* [THE DATA]
◇ ◇ ◇ ◇
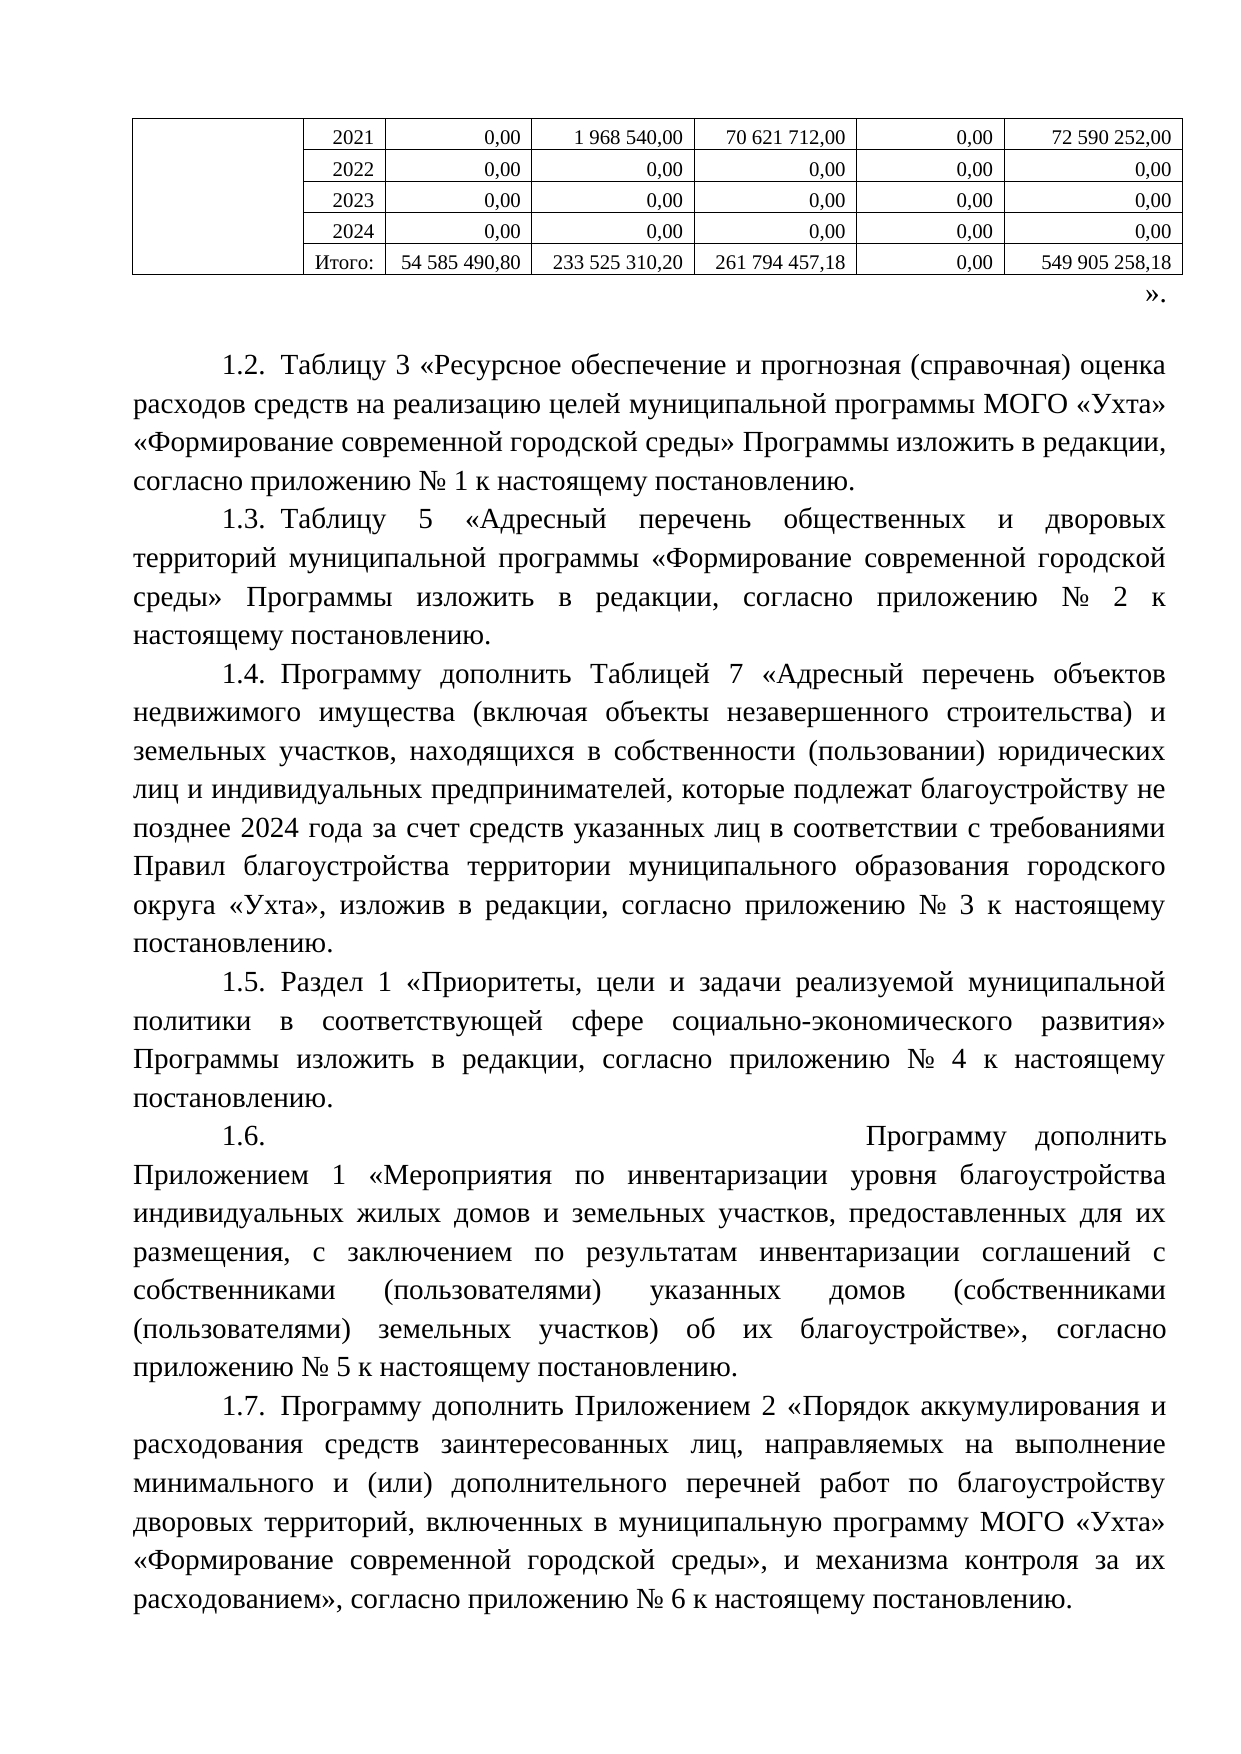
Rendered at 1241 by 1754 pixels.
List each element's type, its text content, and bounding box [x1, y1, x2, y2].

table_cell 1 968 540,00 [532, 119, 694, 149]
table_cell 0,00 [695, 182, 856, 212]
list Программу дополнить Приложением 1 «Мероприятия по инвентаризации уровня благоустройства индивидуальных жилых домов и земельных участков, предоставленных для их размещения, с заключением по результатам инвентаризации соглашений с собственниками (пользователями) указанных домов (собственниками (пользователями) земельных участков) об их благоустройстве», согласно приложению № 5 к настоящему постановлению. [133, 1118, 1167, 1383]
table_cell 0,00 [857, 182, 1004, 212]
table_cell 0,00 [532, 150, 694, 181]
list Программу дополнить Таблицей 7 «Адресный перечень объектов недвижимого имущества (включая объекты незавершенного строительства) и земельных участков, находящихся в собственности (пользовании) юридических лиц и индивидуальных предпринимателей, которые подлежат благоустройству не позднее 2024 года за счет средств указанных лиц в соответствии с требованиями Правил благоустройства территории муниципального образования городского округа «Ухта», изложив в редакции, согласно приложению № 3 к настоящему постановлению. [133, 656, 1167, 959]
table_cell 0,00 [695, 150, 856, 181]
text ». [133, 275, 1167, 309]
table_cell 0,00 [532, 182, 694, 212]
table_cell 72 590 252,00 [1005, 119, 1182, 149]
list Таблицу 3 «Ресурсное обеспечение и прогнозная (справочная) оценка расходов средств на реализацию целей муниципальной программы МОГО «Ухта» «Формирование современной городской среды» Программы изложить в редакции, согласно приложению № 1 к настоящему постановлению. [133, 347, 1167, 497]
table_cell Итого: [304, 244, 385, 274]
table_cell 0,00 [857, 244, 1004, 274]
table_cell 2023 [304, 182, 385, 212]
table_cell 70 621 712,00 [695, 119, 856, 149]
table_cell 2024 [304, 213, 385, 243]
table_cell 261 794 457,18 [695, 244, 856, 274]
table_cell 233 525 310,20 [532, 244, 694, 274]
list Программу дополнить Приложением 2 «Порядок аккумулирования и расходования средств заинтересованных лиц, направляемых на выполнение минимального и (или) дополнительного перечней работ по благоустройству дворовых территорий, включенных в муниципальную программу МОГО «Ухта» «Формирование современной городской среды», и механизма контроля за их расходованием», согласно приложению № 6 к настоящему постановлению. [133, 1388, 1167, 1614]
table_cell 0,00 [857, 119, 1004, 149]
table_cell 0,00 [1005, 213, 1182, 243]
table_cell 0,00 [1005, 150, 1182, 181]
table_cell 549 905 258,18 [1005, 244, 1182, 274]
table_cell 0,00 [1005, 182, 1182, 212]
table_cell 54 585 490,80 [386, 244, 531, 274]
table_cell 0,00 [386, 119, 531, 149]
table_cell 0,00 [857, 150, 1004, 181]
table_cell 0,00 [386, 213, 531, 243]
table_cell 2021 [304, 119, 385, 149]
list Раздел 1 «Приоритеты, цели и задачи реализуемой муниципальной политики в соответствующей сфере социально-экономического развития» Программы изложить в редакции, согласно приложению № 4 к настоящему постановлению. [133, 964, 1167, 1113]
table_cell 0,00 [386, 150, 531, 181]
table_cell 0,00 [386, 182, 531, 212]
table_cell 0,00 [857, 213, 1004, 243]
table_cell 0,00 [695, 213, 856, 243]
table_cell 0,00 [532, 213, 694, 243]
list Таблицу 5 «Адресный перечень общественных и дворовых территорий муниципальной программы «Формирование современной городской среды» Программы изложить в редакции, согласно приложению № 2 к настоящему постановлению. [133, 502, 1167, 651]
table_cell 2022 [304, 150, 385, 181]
◇ ◇ ◇ ◇
* [EXERCISE REQUIREMENTS] Set down all of the material word for word, minus its pictures.

* [RESULT OF THIS EXERCISE]
Rendered at 1241 by 1754 pixels.
List each element's type, its text content, and bounding box [x1, y1, x2, y2].

table_cell 1 968 540,00 [532, 119, 694, 149]
table_cell 0,00 [695, 182, 856, 212]
list Программу дополнить Приложением 1 «Мероприятия по инвентаризации уровня благоустройства индивидуальных жилых домов и земельных участков, предоставленных для их размещения, с заключением по результатам инвентаризации соглашений с собственниками (пользователями) указанных домов (собственниками (пользователями) земельных участков) об их благоустройстве», согласно приложению № 5 к настоящему постановлению. [133, 1118, 1167, 1383]
table_cell 0,00 [857, 182, 1004, 212]
table_cell 0,00 [532, 150, 694, 181]
list Программу дополнить Таблицей 7 «Адресный перечень объектов недвижимого имущества (включая объекты незавершенного строительства) и земельных участков, находящихся в собственности (пользовании) юридических лиц и индивидуальных предпринимателей, которые подлежат благоустройству не позднее 2024 года за счет средств указанных лиц в соответствии с требованиями Правил благоустройства территории муниципального образования городского округа «Ухта», изложив в редакции, согласно приложению № 3 к настоящему постановлению. [133, 656, 1167, 959]
table_cell 0,00 [695, 150, 856, 181]
text ». [133, 275, 1167, 309]
table_cell 0,00 [532, 182, 694, 212]
table_cell 72 590 252,00 [1005, 119, 1182, 149]
list Таблицу 3 «Ресурсное обеспечение и прогнозная (справочная) оценка расходов средств на реализацию целей муниципальной программы МОГО «Ухта» «Формирование современной городской среды» Программы изложить в редакции, согласно приложению № 1 к настоящему постановлению. [133, 347, 1167, 497]
table_cell Итого: [304, 244, 385, 274]
table_cell 0,00 [857, 244, 1004, 274]
table_cell 2023 [304, 182, 385, 212]
table_cell 70 621 712,00 [695, 119, 856, 149]
table_cell 2024 [304, 213, 385, 243]
table_cell 261 794 457,18 [695, 244, 856, 274]
table_cell 233 525 310,20 [532, 244, 694, 274]
list Программу дополнить Приложением 2 «Порядок аккумулирования и расходования средств заинтересованных лиц, направляемых на выполнение минимального и (или) дополнительного перечней работ по благоустройству дворовых территорий, включенных в муниципальную программу МОГО «Ухта» «Формирование современной городской среды», и механизма контроля за их расходованием», согласно приложению № 6 к настоящему постановлению. [133, 1388, 1167, 1614]
table_cell 0,00 [857, 119, 1004, 149]
table_cell 0,00 [1005, 213, 1182, 243]
table_cell 0,00 [1005, 150, 1182, 181]
table_cell 549 905 258,18 [1005, 244, 1182, 274]
table_cell 0,00 [1005, 182, 1182, 212]
table_cell 54 585 490,80 [386, 244, 531, 274]
table_cell 0,00 [386, 119, 531, 149]
table_cell 0,00 [857, 150, 1004, 181]
table_cell 0,00 [386, 213, 531, 243]
table_cell 2021 [304, 119, 385, 149]
list Раздел 1 «Приоритеты, цели и задачи реализуемой муниципальной политики в соответствующей сфере социально-экономического развития» Программы изложить в редакции, согласно приложению № 4 к настоящему постановлению. [133, 964, 1167, 1113]
table_cell 0,00 [386, 150, 531, 181]
table_cell 0,00 [386, 182, 531, 212]
table_cell 0,00 [857, 213, 1004, 243]
table_cell 0,00 [695, 213, 856, 243]
table_cell 0,00 [532, 213, 694, 243]
list Таблицу 5 «Адресный перечень общественных и дворовых территорий муниципальной программы «Формирование современной городской среды» Программы изложить в редакции, согласно приложению № 2 к настоящему постановлению. [133, 502, 1167, 651]
table_cell 2022 [304, 150, 385, 181]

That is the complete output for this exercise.